PPO Reward Scaling

Hi All,

I have a question regarding how big should the rewards be? I currently have a reward of 1000. Then any punishments or rewards (per step and at the very end) calculated based off of that amount.

For example:

reward = 0

        if self.tinyPunish:
            self.tinyPunish = False
            reward -= firstPlace * 0.0001
        if self.smallPunish:
            self.smallPunish = False
            reward -= firstPlace * 0.001
        if self.mediumPunish:
            self.mediumPunish = False
            reward -= firstPlace * 0.01
        if self.strongPunish:
            self.strongPunish = False
            reward -= firstPlace * 0.1

…a bit further down…

 if tieredUp == 10:
            reward += firstPlace * 0.02
        elif tieredUp == 11:
            reward += firstPlace * 0.08

        if self.leveledUp:

            if (self.level > 4) and ((self.boardUnitCount() + 1) >= self.level):  # don't want to reward for rushing early levels as I think that's just dumb

                """
                Reward for getting to level: 5: 12.5
                Reward for getting to level: 6: 21.6
                Reward for getting to level: 7: 34.3
                Reward for getting to level: 8: 51.2
                Reward for getting to level: 9: 72.9
                Reward for getting to level: 10: 100.0
                """
                award = firstPlace * 0.0001 * (self.level ** 3)
                print(f"Awarded: {award} for leveling up with: {self.boardUnitCount()} heroes!")
                reward += award
                self.leveledUp = False

I was wondering if that is okay, or do I need to scale everything between 0 and 1 per step?
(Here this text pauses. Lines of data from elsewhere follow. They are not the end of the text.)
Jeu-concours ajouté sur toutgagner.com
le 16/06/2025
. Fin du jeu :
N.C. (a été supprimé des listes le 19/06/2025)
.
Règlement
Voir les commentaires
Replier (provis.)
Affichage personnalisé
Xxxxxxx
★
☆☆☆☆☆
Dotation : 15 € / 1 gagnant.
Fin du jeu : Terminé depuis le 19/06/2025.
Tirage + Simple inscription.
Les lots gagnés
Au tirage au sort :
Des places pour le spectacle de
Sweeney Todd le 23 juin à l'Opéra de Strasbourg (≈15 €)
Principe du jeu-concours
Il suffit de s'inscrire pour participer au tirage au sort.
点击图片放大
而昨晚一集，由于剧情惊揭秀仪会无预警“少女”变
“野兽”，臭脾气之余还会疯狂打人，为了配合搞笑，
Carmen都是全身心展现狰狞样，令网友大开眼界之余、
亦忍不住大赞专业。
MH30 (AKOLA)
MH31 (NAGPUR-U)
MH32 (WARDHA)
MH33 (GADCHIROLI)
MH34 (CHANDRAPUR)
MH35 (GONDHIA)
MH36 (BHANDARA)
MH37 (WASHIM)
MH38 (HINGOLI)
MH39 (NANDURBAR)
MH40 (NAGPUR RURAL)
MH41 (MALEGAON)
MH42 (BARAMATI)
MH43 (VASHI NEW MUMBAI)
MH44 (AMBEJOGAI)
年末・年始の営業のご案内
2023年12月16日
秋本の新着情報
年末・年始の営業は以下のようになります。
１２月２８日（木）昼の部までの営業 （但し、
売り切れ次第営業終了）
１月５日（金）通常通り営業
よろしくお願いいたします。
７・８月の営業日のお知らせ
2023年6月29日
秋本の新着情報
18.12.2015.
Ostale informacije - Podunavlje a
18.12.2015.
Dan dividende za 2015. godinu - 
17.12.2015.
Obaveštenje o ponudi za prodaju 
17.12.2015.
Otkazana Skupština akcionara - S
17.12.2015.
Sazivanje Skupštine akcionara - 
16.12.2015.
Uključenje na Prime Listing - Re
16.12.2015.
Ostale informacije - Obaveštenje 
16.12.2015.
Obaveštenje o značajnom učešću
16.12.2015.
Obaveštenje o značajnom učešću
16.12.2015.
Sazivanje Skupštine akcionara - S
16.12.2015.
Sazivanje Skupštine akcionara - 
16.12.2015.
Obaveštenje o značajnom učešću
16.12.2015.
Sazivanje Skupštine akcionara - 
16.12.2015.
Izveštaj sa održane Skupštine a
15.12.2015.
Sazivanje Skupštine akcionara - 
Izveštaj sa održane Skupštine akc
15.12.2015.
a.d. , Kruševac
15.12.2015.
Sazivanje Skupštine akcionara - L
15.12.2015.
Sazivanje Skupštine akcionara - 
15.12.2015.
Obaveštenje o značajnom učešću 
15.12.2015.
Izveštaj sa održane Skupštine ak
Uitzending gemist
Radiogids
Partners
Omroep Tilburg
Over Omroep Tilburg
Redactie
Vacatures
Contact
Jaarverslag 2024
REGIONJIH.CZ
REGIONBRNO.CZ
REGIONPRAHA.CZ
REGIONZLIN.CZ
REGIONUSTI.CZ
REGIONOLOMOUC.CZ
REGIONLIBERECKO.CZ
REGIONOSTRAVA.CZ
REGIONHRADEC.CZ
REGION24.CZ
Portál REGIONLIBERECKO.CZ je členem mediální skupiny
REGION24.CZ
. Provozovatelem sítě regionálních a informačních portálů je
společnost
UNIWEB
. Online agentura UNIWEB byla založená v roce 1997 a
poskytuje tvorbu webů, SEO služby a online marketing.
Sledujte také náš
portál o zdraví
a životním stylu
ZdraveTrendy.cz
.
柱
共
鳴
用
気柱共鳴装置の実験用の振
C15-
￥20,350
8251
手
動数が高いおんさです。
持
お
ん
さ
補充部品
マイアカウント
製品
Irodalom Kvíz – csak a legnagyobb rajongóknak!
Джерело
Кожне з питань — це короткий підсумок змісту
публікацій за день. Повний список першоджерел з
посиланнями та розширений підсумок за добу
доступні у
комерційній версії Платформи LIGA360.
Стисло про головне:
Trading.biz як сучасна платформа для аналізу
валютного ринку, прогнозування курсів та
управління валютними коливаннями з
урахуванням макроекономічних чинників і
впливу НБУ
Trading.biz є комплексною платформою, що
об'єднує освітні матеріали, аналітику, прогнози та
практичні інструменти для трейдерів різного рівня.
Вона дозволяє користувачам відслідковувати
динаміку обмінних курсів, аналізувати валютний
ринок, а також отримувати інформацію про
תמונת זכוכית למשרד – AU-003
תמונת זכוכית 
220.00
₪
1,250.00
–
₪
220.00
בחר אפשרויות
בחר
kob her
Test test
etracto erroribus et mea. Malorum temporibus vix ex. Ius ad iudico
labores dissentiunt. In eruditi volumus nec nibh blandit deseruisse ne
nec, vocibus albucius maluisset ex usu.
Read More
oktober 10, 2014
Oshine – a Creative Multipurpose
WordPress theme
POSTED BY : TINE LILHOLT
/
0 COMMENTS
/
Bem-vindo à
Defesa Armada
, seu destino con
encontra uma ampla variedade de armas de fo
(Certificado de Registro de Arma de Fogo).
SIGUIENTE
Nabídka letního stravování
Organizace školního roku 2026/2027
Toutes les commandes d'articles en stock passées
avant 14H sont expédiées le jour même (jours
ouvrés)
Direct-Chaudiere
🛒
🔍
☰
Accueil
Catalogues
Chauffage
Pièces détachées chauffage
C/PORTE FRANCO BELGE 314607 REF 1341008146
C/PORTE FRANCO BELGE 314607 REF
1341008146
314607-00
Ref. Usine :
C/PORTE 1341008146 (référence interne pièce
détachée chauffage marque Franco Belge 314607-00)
Or make sure that rewards don’t exceed 1 per episode?

It is fine with rewards exceed 1 per episode. For reference, the Mujoco environments can have pretty large rewards, which are passed into the policy loss function.

For the PPO parameters there is this:

# PPO clip parameter.
    "clip_param": 0.3,
    # Clip param for the value function. Note that this is sensitive to the
    # scale of the rewards. If your expected V is large, increase this.
    "vf_clip_param": 100000.0

What would large constitute? And how much would I need to increase that by?